Sorry, Steve: That is not your house
Make no mistake, Steve Groene suffered.
When Joseph Duncan III slaughtered Groene’s ex-wife and two of his children in 2005, certainly a part of him must also have died. Surviving daughter Shasta, then 8, endured unspeakable acts before her rescue later that summer.
Duncan is on death row while serving 11 consecutive life sentences without chance of parole. Shasta, now 21, has been incarcerated and received treatment for substance abuse while working toward building a new life. She has two young children with a third on the way. To complete the tragic trifecta, Steve Groene was ravaged by cancer around the time Duncan was destroying lives. He talks through an electronic speaker device.

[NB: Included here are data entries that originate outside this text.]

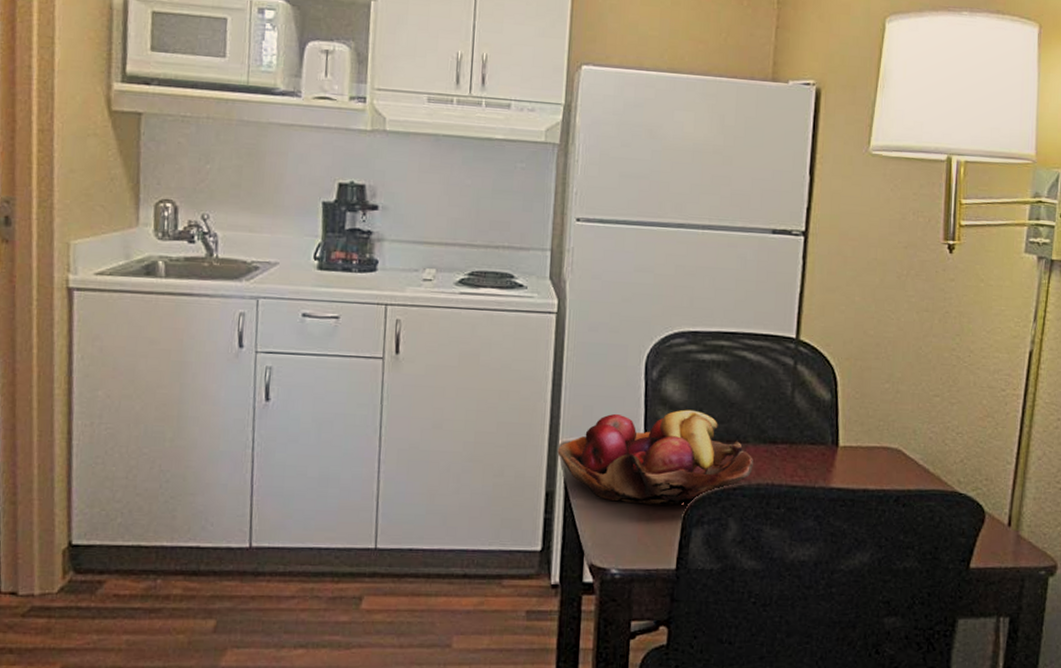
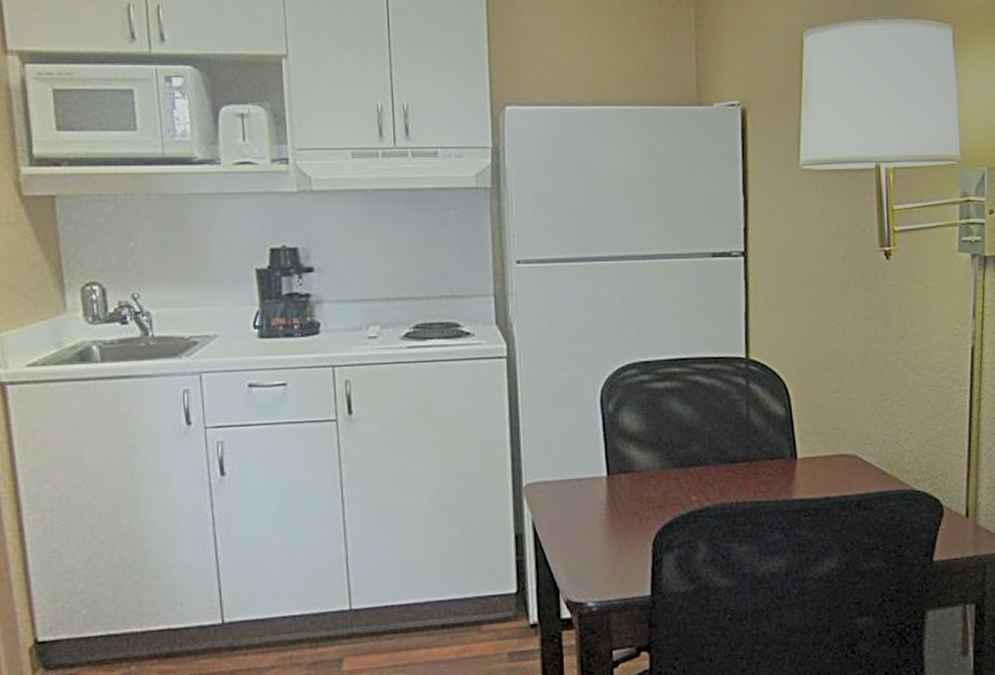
fruit basket: present [557,409,753,506] -> none [522,438,716,537]

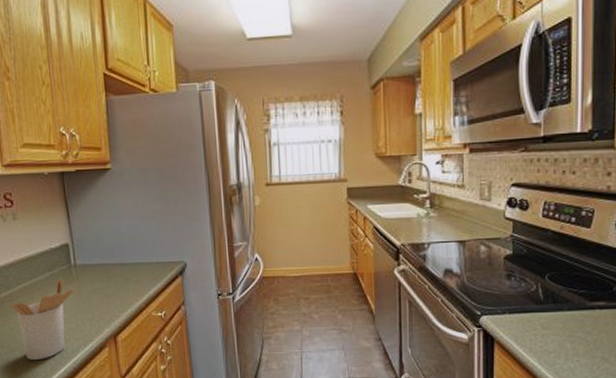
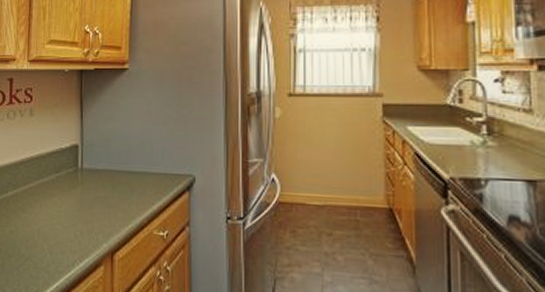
utensil holder: present [10,279,75,360] -> none [14,182,78,271]

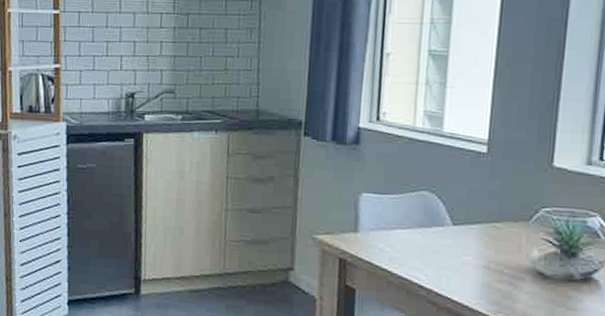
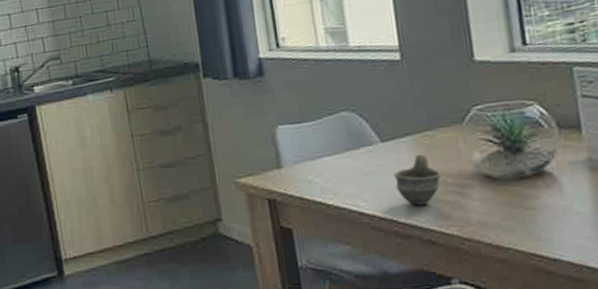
cup: none [457,242,500,289] -> present [394,154,442,206]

While compassion for Steve Groene is warranted, a local judge was correct in ordering Steve’s eviction from a $240,000 house purchased by the tremendous efforts of organizers and the generosity of many community members — a house purchased for Shasta’s benefit, not her father’s.
Creators of the Shasta Groene Trust were very clear about their objective in raising money.
From a Nov. 3, 2006, article in The Press, when only $1,850 had been raised: “This girl needs a place that she can call home so she’s not moving around and can have some stability in life.”
From that same article: “Everything we raise would go into the Shasta Trust, which would buy her the home for her benefit.”
Those words were spoken by a benefactor who now is the target of verbal attacks from an ungrateful Steve Groene, who has lived rent-free in Shasta’s house for more than a decade while Shasta has spent many of those years away from the house. The idea had been that because he was Shasta’s only surviving parent, Steve would raise her there. But that’s a whole other story.
In researching newspaper archives, there’s no indication that Steve was ever the magnet that attracted donor dollars. It’s the Shasta Groene Trust. Had organizers wished otherwise, it would have been the Steve Groene Trust or at least the Steve and Shasta Groene Trust.
But now it’s time to move — and to move on.
Steve Groene must make his own way in life while Trust administrators sell the house to raise cash for Shasta’s educational pursuits until she turns 25.
While Steve Groene has suffered, he is not the victim here. By fighting over what was never intended to be his, Steve is perpetuating the image of a father capitalizing on his daughter’s unimaginable terror and subsequent tribulations. Had he been allowed to continue squatting in Shasta’s house, Steve Groene would have been depriving his daughter of the only financial asset that can help her fashion a better life. We have to believe he’s a bigger man and better dad than that.